Some people have made much of the fact that not all of the members of the bowling club live in Forrest. I would make the point that very few of the 700 members of the tennis club live in Forrest either, yet that has been put forward as a profound argument as to why we should somehow take the interests of the tennis club into account over and above the interests of the bowling club. The argument in respect of each of the clubs is the same if residence in Forrest is the criterion that is to be adopted.

I would have thought that if Mr Collaery had anything other than a political point to make he would have looked at this before the disallowance motion was put on the table; he would not have dropped it on the table in the middle of the debate in the hope of making the Liberal members of the Assembly change their view on some spurious basis. If he were at all serious about this, the original disallowance motion would have foreseen that some sensible compromise was possible, and the disallowance motion would have put forward that sensible compromise, not this black issue as opposed to the white issue that was on the table beforehand. Nothing is ever black or white, and the Residents Rally ought to be aware of that, if anybody is.
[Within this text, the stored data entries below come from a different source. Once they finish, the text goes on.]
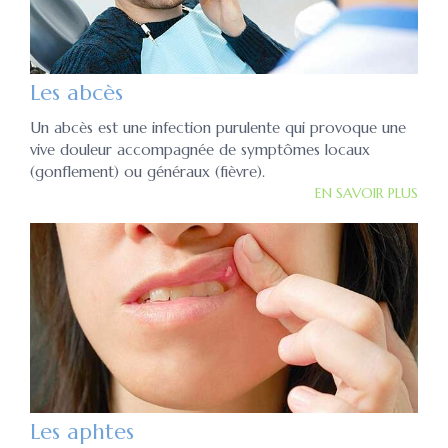
Les abcès
Un abcès est une infection purulente qui provoque une
vive douleur accompagnée de symptômes locaux
(gonflement) ou généraux (fièvre).
EN SAVOIR PLUS
Les aphtes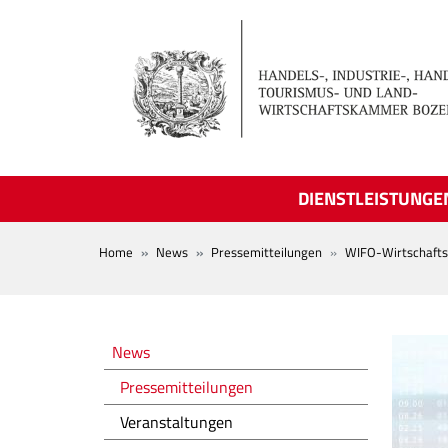
Skip to main content
DIENSTLEISTUNGE
BREADCRUMB
Home
News
Pressemitteilungen
WIFO-Wirtschaft
Novità
News
Pressemitteilungen
Veranstaltungen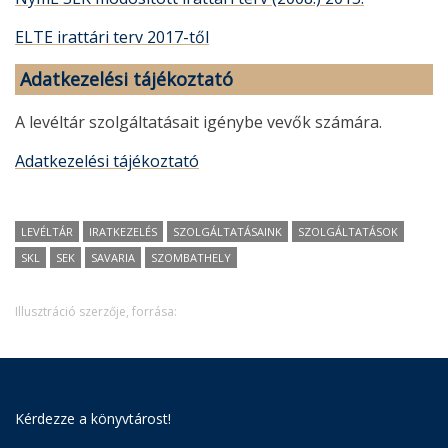
ELTE irattári terv 2017-től
Adatkezelési tájékoztató
A levéltár szolgáltatásait igénybe vevők számára.
Adatkezelési tájékoztató
LEVÉLTÁR
IRATKEZELÉS
SZOLGÁLTATÁSAINK
SZOLGÁLTATÁSOK
SKL
SEK
SAVARIA
SZOMBATHELY
Illusztráció szerzője, forrása:
Kérdezze a könyvtárost!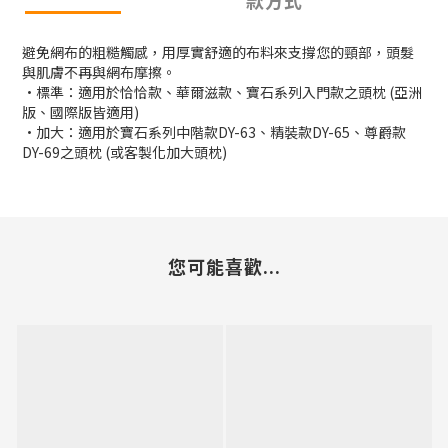
款方式
避免網布的粗糙觸感，用厚實舒適的布料來支撐您的頸部，頭髮
與肌膚不再與網布摩擦。
·標準：適用於恰恰款、華爾滋款、寶石系列入門款之頭枕 (亞洲
版、國際版皆適用)
·加大：適用於寶石系列中階款DY-63、精裝款DY-65、尊爵款
DY-69之頭枕 (或客製化加大頭枕)
您可能喜歡...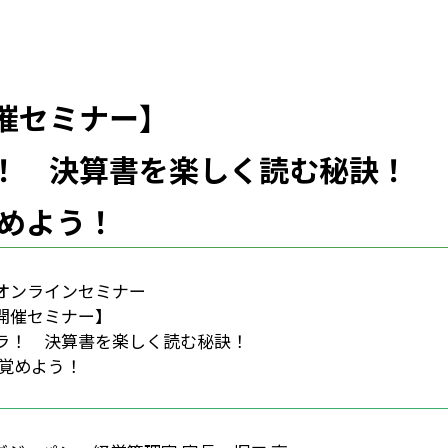
催セミナー】
！ 決算書を楽しく読む秘訣！
覚めよう！
Nオンラインセミナー
開催セミナー】
ラ！ 決算書を楽しく読む秘訣！
目覚めよう！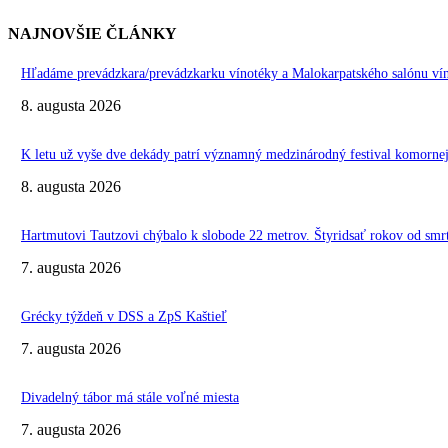
NAJNOVŠIE ČLÁNKY
Hľadáme prevádzkara/prevádzkarku vínotéky a Malokarpatského salónu vín
8. augusta 2026
K letu už vyše dve dekády patrí významný medzinárodný festival komo
8. augusta 2026
Hartmutovi Tautzovi chýbalo k slobode 22 metrov. Štyridsať rokov od smr
7. augusta 2026
Grécky týždeň v DSS a ZpS Kaštieľ
7. augusta 2026
Divadelný tábor má stále voľné miesta
7. augusta 2026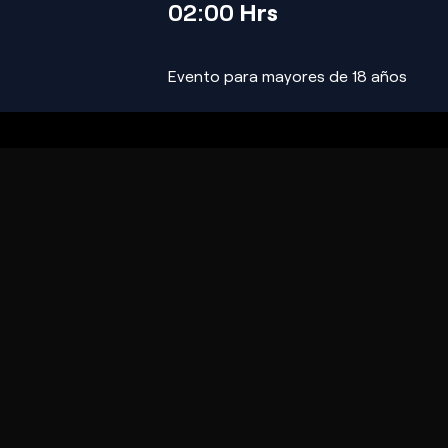
02:00
Hrs
Evento para mayores de 18 años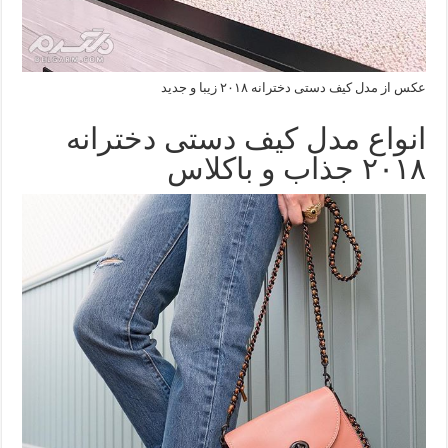
عکس از مدل کیف دستی دخترانه ۲۰۱۸ زیبا و جدید
انواع مدل کیف دستی دخترانه
۲۰۱۸ جذاب و باکلاس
I am afraid that I am opposed to his amendment because it does nothing. It does nothing for the opponents of the development proposal; it does nothing for the proponents of the development proposal. It does nothing for anybody and therefore is not a serious proposition. I suggest that Mr Collaery knew that it was not a serious proposition when he put it on the table.

MR JENSEN (12.13), in reply: I want to pick up a couple of points raised by Mr Kaine in his closing remarks. He also made these remarks in his earlier speech. There is a suggestion and a concern that if we pass this it basically means that nothing can be done with the building until Mr Wood's department conducts an investigation, et cetera.